I dreamt that I was a male soldier in a war. I was advancing up a stairwell under fire. A head poked out over the top banister. I fired. The body tumbled down the stairs, landing at my feet, face up. I saw it was a dear friend. I had shot him through the left eye.
I picked up the body and cradled it, flooded with shame and remorse. When I put my head to his chest to see if he still lived, I heard a ticking. Not a heartbeat, more like a clock. I ripped open his shirt and saw the enemy had cut out his heart, replacing it with a bomb.
Just in time I tossed the body down the stairs behind me. It exploded before it even hit the ground. The concussive wave knocked me over. Debris rained down.
I pushed down my awareness of the nature of the explosive confetti that covered me, the walls, the floor.
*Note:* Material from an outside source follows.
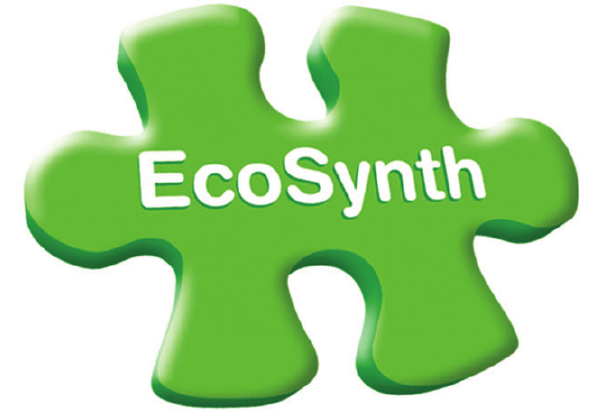
Figure 2 EcoSynth, the piece that completes your research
I kept moving. Up the stairs. Toward the objective.
At the top of the stairs was a cobblestone street. I was girl, about 13, in a nightgown. The director called, "Action!" so I pushed open the door of the Italian restaurant and took a seat next to my step-mother in a cheerful yellow booth at the back, next to the bathroom.
The shot was two and a half hours of me pretending to read the menu and order pasta and red sauce in slow motion while the special effects crew wrangled the flying equipment that was supposed to bring other actors floating gently in from stage left.
Instead they crashed and dropped, hovered and slid. Finally the director called it a day, completely exasperated. Arnold Swarzenegger patted my shoulder as he walked past. "Good job," he said. "A total pro." He'd been on the other end of the steel cables and harness for the last couple of hours, attempting to Peter Pan into the scene without success.
I rose, now grown, invited him to have a drink with me. We settled into a couch in the far corner and a friend brought two shots - one blue and one red. As Arnold downed the red, my friend whispered, "a total send-up of the Matrix." The liqueur turned his eyes bloodshot.
I had loud, vigorous sex on the couch with Arnold Swarzenegger, while extras and crew wandered past tidying up the set.